MCP bundles stateless tools with a stateful runtime

Type: note · Status: seedling · Tags: kb-design

The Model Context Protocol packages two things together: a protocol for tool discovery and invocation, and a server runtime that maintains persistent state (connections, sessions, process lifecycle). Most tool operations are pure functions — take input, return output, done. But MCP forces them through a stateful server, so every tool pays the complexity cost of state management whether it needs state or not.

The state tax

A stateful intermediate layer imposes costs that stateless operations don't require:

  • Lifecycle management — the server process must start, stay alive, handle crashes, and clean up. A stateless function call has no lifecycle.
  • Test isolation — writing well-isolated tests for stateful servers is hard. State leaks between tests, setup/teardown is complex, and you're testing the server machinery alongside the tool logic. Stateless functions are trivially testable.
  • Connection management — maintaining client-server connections adds failure modes (timeouts, reconnection, serialization) to what could be a direct function call.
  • Concurrency — shared state requires synchronization. Stateless tools are embarrassingly parallel.
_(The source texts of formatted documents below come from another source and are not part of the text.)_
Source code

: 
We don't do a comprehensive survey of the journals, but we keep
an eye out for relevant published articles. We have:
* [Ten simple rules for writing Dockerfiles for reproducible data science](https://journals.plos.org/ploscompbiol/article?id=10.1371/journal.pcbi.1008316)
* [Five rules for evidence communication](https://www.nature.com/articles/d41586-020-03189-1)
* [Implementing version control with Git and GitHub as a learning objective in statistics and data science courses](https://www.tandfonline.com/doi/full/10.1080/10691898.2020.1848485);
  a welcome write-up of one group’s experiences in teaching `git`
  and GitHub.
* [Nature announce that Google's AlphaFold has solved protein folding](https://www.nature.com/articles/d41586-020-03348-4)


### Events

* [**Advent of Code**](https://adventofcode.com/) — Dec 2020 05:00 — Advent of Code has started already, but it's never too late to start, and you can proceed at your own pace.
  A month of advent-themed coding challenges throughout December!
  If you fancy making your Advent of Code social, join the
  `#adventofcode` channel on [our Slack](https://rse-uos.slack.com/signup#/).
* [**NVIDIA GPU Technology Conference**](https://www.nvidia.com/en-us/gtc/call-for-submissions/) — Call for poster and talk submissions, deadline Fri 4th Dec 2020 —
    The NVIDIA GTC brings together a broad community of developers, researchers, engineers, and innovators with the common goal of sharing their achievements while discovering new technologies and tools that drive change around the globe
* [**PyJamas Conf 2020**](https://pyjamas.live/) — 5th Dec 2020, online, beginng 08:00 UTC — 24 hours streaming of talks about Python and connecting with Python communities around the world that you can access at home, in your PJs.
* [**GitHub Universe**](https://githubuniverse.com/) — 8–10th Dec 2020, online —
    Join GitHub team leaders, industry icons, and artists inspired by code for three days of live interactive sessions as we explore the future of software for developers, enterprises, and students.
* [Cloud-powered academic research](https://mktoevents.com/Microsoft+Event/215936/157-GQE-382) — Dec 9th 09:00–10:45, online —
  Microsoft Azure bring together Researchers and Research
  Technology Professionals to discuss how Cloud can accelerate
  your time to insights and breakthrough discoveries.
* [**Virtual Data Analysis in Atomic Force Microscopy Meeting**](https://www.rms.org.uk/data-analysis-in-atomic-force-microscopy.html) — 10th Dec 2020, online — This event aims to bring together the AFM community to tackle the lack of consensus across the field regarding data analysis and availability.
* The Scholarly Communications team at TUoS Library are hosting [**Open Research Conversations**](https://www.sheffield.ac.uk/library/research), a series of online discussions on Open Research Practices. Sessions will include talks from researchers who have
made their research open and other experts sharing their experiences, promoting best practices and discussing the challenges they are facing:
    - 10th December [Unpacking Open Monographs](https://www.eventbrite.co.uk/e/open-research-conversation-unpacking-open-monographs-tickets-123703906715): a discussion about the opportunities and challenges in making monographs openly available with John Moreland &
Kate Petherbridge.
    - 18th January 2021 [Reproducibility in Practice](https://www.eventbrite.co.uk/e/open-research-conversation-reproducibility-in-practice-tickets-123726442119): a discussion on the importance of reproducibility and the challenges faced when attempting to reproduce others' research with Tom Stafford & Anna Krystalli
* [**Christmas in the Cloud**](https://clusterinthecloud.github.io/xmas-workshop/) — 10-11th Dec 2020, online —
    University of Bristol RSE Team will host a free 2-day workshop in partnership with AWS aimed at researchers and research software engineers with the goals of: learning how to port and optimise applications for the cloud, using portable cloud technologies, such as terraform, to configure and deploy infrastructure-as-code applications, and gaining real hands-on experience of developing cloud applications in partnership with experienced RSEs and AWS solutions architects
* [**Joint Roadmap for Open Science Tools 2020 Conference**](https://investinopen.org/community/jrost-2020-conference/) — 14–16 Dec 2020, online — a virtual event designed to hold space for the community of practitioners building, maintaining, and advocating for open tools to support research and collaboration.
The difficulty of writing isolated tests is a signal that the architecture is mixing concerns — the test wants to exercise the tool logic, but the stateful runtime forces it to also manage server state.

Most tools don't need state

The typical MCP tool surface — read a file, search for content, run a command, fetch a URL — is stateless. The tool takes arguments, does work, returns a result. No session context needed between calls.

State genuinely earns its keep in some cases. The strongest is authorisation — holding OAuth tokens, managing refresh flows, authenticating with external services on behalf of a user. This is inherently stateful and hard to do per-call. Connection pooling for database-backed tools, caches, and streaming results are other legitimate cases. But many tools don't need any of these — and they still pay the server cost.

The economic argument

This is the files-not-database argument applied to the tool layer. A database earns its complexity when you need transactions, concurrent access, and indexes. Files earn their simplicity when you need read/write/version. Most MCP tools are file-shaped operations — stateless, independent, no shared state — forced through a database-shaped runtime.

The economic alternative: stateless tool invocation as the default, where the tool is a function call with no server process. State only where the tool genuinely requires it. This is what Claude Code's native tools already are — Read, Write, Grep, Bash are direct function calls with no intermediate server, no session, no lifecycle.

The pattern generalises: when an architecture bundles a simple common case with a complex rare case under a single abstraction, the common case pays complexity rent for capabilities it doesn't use. The economic solution is to separate them — stateless by default, stateful opt-in.